--- START ---

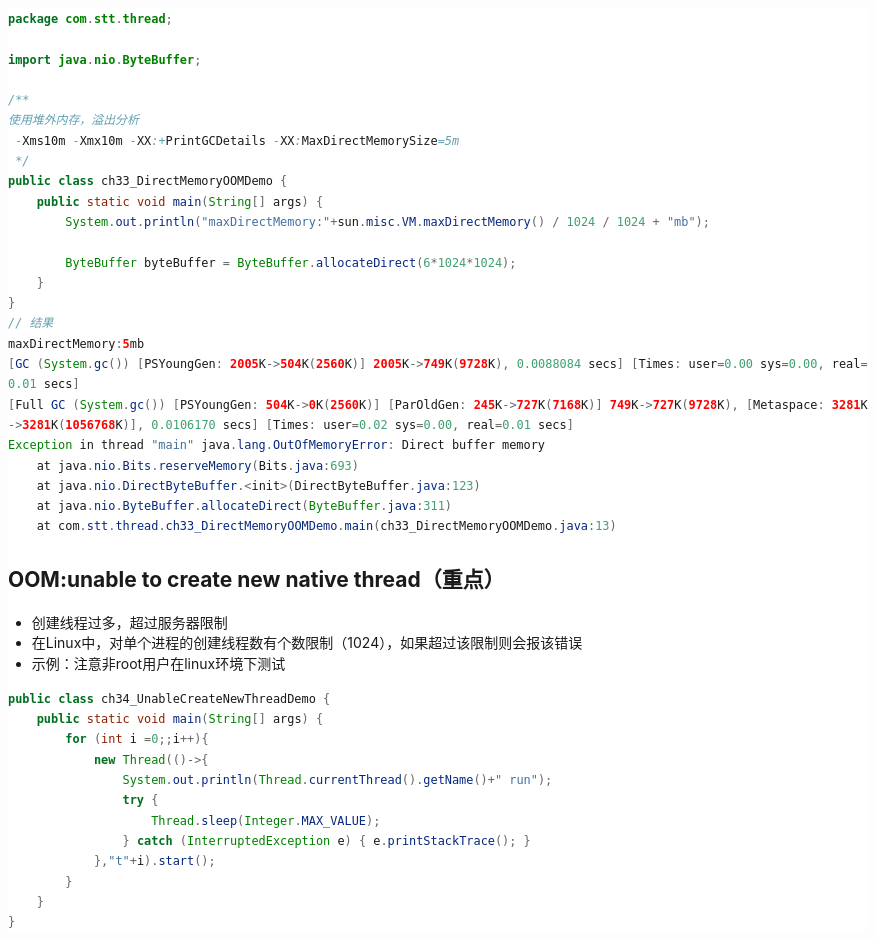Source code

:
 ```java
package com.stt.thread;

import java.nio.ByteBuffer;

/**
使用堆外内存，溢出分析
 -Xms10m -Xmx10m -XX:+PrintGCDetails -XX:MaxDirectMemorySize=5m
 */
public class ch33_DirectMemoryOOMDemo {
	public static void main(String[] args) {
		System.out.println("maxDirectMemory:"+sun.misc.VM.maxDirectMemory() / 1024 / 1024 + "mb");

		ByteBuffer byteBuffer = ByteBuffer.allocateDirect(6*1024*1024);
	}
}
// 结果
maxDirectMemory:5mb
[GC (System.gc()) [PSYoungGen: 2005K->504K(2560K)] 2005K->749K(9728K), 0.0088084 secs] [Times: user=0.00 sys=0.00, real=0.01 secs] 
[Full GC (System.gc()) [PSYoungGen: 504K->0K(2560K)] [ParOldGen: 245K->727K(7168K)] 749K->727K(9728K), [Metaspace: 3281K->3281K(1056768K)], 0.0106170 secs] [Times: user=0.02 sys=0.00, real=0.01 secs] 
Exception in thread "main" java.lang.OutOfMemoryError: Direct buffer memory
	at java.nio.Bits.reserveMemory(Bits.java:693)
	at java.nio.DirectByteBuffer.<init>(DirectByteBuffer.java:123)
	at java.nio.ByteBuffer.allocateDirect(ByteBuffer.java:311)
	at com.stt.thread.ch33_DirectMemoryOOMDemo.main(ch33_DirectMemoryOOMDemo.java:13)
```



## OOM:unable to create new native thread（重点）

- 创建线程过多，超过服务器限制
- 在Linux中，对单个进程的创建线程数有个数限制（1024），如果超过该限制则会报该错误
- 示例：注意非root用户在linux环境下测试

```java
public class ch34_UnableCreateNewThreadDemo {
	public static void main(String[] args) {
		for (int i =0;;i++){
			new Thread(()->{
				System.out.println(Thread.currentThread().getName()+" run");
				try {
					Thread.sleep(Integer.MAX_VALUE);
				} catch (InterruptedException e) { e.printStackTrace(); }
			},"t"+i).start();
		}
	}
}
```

--- END ---

EXERCISE DESCRIPTION
Would you copy all of the data exactly? Keep the pictures out of it.

SOLUTION TO THE PROBLEM
Source code

:
 ```java
package com.stt.thread;

import java.nio.ByteBuffer;

/**
使用堆外内存，溢出分析
 -Xms10m -Xmx10m -XX:+PrintGCDetails -XX:MaxDirectMemorySize=5m
 */
public class ch33_DirectMemoryOOMDemo {
	public static void main(String[] args) {
		System.out.println("maxDirectMemory:"+sun.misc.VM.maxDirectMemory() / 1024 / 1024 + "mb");

		ByteBuffer byteBuffer = ByteBuffer.allocateDirect(6*1024*1024);
	}
}
// 结果
maxDirectMemory:5mb
[GC (System.gc()) [PSYoungGen: 2005K->504K(2560K)] 2005K->749K(9728K), 0.0088084 secs] [Times: user=0.00 sys=0.00, real=0.01 secs] 
[Full GC (System.gc()) [PSYoungGen: 504K->0K(2560K)] [ParOldGen: 245K->727K(7168K)] 749K->727K(9728K), [Metaspace: 3281K->3281K(1056768K)], 0.0106170 secs] [Times: user=0.02 sys=0.00, real=0.01 secs] 
Exception in thread "main" java.lang.OutOfMemoryError: Direct buffer memory
	at java.nio.Bits.reserveMemory(Bits.java:693)
	at java.nio.DirectByteBuffer.<init>(DirectByteBuffer.java:123)
	at java.nio.ByteBuffer.allocateDirect(ByteBuffer.java:311)
	at com.stt.thread.ch33_DirectMemoryOOMDemo.main(ch33_DirectMemoryOOMDemo.java:13)
```



## OOM:unable to create new native thread（重点）

- 创建线程过多，超过服务器限制
- 在Linux中，对单个进程的创建线程数有个数限制（1024），如果超过该限制则会报该错误
- 示例：注意非root用户在linux环境下测试

```java
public class ch34_UnableCreateNewThreadDemo {
	public static void main(String[] args) {
		for (int i =0;;i++){
			new Thread(()->{
				System.out.println(Thread.currentThread().getName()+" run");
				try {
					Thread.sleep(Integer.MAX_VALUE);
				} catch (InterruptedException e) { e.printStackTrace(); }
			},"t"+i).start();
		}
	}
}
```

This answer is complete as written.